The 18 MW plant would be set up in its Jayanthipuram factory, AP

Chennai , Aug. 16

Madras Cements Ltd is doubling the capacity of its captive power plant at its Jayanthipuram factory in Andhra Pradesh. The first unit of the coal-based 18 MW captive power plant is expected to be commissioned by March 2007.

With the company's cement manufacturing capacity expected to go up by 2 million tonnes a year at the Jayanthipuram plant, it has decided to double the capacity of the captive power plant.

Thermax Ltd, which bagged the order for the first 18 MW unit at Jayanthipuram, will set up the second unit too. The total cost for the captive power plant will be Rs 112 crore.

The expanded captive power capacity along with the 6 MW of power that Madras Cements is entitled to from its investment in Andhra Pradesh Gas Power Corporation Ltd will take care of the power requirement of the Jayanthipuram plant.

With rising input costs and growing power requirement as its manufacturing capacity goes up, Madras Cements' strategy is to cut down on power costs to the extent possible. For this, it believes that captive power generation - either coal-based plants or wind power - is the way to reduce power cost, according to Mr A.V. Dharmakrishnan, Executive Director, Finance, Madras Cements Ltd.

The company has invested in a 36 MW coal-based captive plant at its Alathiyur factory in Tamil Nadu. It also has a diesel generating set, which is not being operated now due to the high cost of liquid fuel. Madras Cements is in talks with the Tamil Nadu Electricity Board to sell about 6 MW of surplus power that it has from its captive plant at Alathiyur. The talks are focussing on the price which the electricity board will pay.

Power costs

According to Mr Dharmakrishnan, the company saves substantially on power costs at its Alathiyur plant by switching over completely to captive power; its captive power cost works out to Rs 2.29 a unit while grid power costs Rs 3.62 a unit. The Alathiyur plant, whose capacity is 3 million tonnes a year, uses 62 units of electricity for every tonne of cement produced.

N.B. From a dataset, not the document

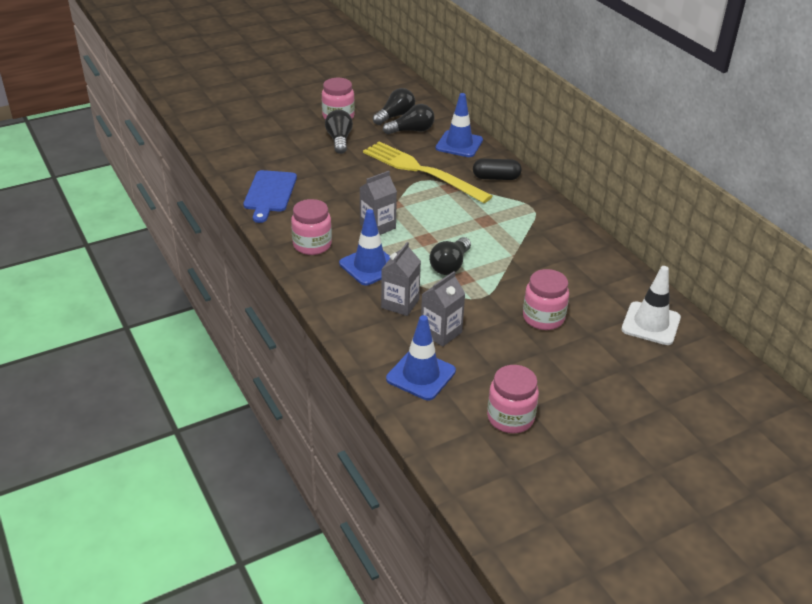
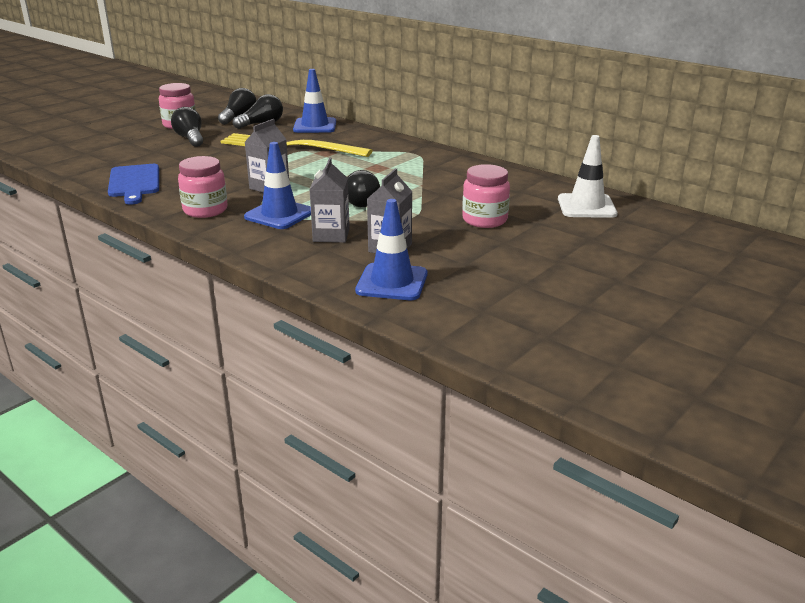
camera: 20 degrees left, 10 degrees down
black capsule [473,159,521,180] -> none
pink jar [487,365,539,433] -> none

He said that Madras Cements would invest about Rs 50 crore in adding 8 MW of wind power this year for its plant at RR Nagar in Tamil Nadu. Wind power now accounted for 85 per cent of the power consumed at this 1.2 million tonnes a year plant and wind power would take care of its entire requirement once the added capacity went on stream. The RR Nagar plant consumed 75 units for a tonne of cement produced.

In the first four months of this financial year, the company's cement despatches have increased by about 30 per cent over the same period last year. Simultaneously, the price realisation of cement has also gone up on an average by Rs 25 a bag (of 50 kg).

In April-July 2006, the RR Nagar plant despatched 4.37 lakh tonnes of cement (4.08 lakh tonnes), Alathiyur plant 8.48 lakh tonnes (6.80 lakh tonnes), Jayanthipuram 4.23 lakh tonnes (2.42 lakh tonnes) and the Mathodu plant in Karnataka 76,186 tonnes (54,000 tonnes).